Removed the without doubt and changed it to possibly. From: This dispersion of power has,without doubt, weakened the Legislative Branch relative to the other branches of the federal government, i.e., the Executive Branch, the courts, and the bureaucracy

It was a statement of fact but was actually an opinion. I can certainly see a reasonable person believing that the specialization that committees offer allow Congress to function with additional strength rather than weaker. Further it was not cited(tempting to remove it completely but hell maybe this is a popular "well known" position on the subject. i don't know the subject that well.) but even if it was it should be attributed to one person rather than put out as a statement of fact and probably not in the lede.

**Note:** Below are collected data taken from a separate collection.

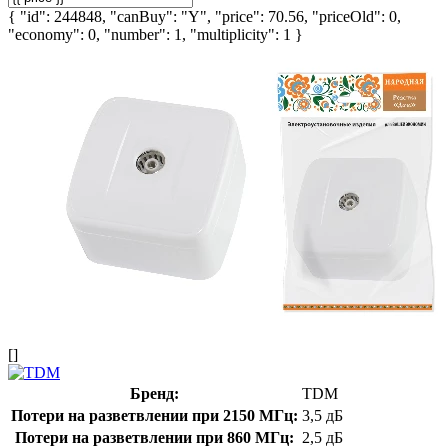
{ "id": 244848, "canBuy": "Y", "price": 70.56, "priceOld": 0,
"economy": 0, "number": 1, "multiplicity": 1 }
[]
Бренд:
TDM
Потери на разветвлении при 2150 МГц:
3,5 дБ
Потери на разветвлении при 860 МГц:
2,5 дБ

Removed the bureaucracy From: This dispersion of power has possibly weakened the Legislative Branch relative to the other branches of the federal government, i.e., the Executive Branch, the courts, and the bureaucracy

Any bureaucracy is inherently part of one of the three branches power. They can also rescind such power at will. Example is say FDA. It is part of Executive and its power was delegated by Congress. Congress can also rescind it's powers. If I make other edits to the article I will use the short summery function unless it is too short.



Finally while I state things here sounding like I am absolutely correct I make plenty of mistakes and if you disagree I respect that. Please feel free to tell me why.